Resolution: Git's internal journaling protects the object store. On restart:
- If commit completed: state is consistent
- If commit didn't complete: working directory has uncommitted changes, `handleAgentEnd` auto-commits on next dispatch
- No branch to be "stuck between" — single branch means no split-brain state
### Edge Case: User Edits Main While Worktree Active
Scenario: User makes manual commits on `main` while M001 worktree is active.

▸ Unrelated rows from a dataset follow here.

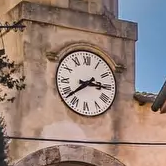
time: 2:38
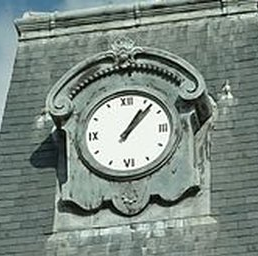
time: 1:07
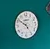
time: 4:50
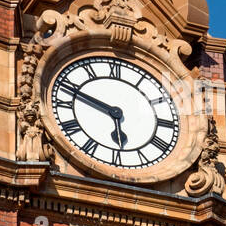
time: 5:48
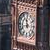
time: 11:42
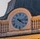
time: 4:13
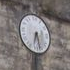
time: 6:27
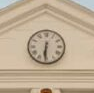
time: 6:30
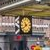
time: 10:39
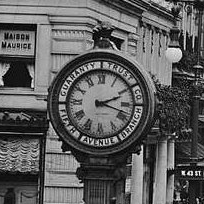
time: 2:18
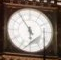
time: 5:54
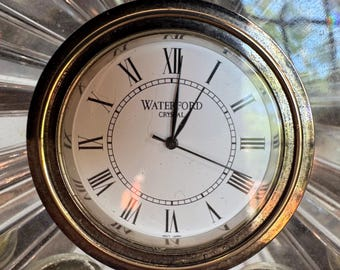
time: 1:01
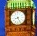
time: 8:25
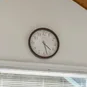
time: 4:27
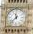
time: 11:37
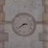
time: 2:38
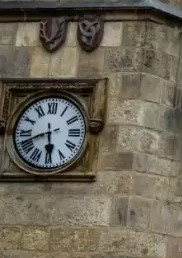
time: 5:41
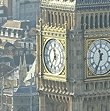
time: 11:35
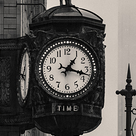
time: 1:17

Resolution: Worktree is on `milestone/M001` branch, independent of `main`. Manual `main` commits don't affect the worktree. At squash-merge time, `git merge --squash` handles the divergence normally. If there's a conflict, it's resolved once.
## Metrics
### Before (Current)
| Metric | Value |
|--------|-------|
| Merge/conflict/branch code | 770+ lines across 4 files |
| Merge-related test files | 11 files |
| Branch types | 4 (main, milestone/*, sf/*/*, worktree/*) |
| Merge strategies | 3 (--no-ff, --squash, conflict resolution) |
| Dispatch unit types with merge logic | 2 (complete-slice, fix-merge) |
| Isolation modes | 2 (branch, worktree) |
| Doctor git checks | 4 |
### After (Proposed)
| Metric | Value |
|--------|-------|
| Merge/conflict/branch code | ~50 lines (simplified `mergeMilestoneToMain` only) |
| Merge-related test files | 3-4 files (rewritten) |
| Branch types | 2 (main, milestone/*) |
| Merge strategies | 1 (--squash) |
| Dispatch unit types with merge logic | 0 |
| Isolation modes | 1 (worktree) |
| Doctor git checks | 3-4 (simplified) |
### Net Impact
- **~720 lines deleted** (net, after simplified replacements)
- **~7 test files deleted or consolidated**
- **2 branch types eliminated**
- **2 merge strategies eliminated**
- **1 dispatch unit type eliminated** (fix-merge)
- **1 isolation mode eliminated** (branch)
- **0 merge conflicts possible within a worktree**
## Dependencies
- **M001 (Memory Database):** The SQLite database (`sf.db`) must remain gitignored. The M001/S02 importer layer rebuilds it from tracked markdown. This PRD's `.gitignore` update explicitly ignores `sf.db`.
- **PR #487:** Must be closed. The `resolveMainWorktreeRoot` approach (sharing `.sf/` across worktrees) contradicts tracked-artifact architecture.
## Open Questions
1. **Squash vs `--no-ff` for milestone→main merge?** Squash gives clean history on `main` but loses bisect granularity. `--no-ff` preserves granular commits but clutters `main`. Current proposal: squash (matching existing behavior), with option to preserve milestone branch for debugging.
2. **Should `worktrees/` move outside `.sf/`?** Having worktrees inside `.sf/` creates a nesting-doll pattern (worktree contains `.sf/` which is inside `.sf/worktrees/`). Relocating to `.sf-worktrees/` or `~/.sf/worktrees/<repo-hash>/` is cleaner but changes the filesystem layout. Recommendation: defer, address separately if it causes issues.
3. **Pre-flight rebase automation?** Before milestone→main squash-merge, should SF automatically `git rebase main`? Gemini recommends yes. Risk: rebase can fail with conflicts, adding a code path. Recommendation: implement as a doctor check ("milestone branch is behind main by N commits") with manual resolution, automate later if needed.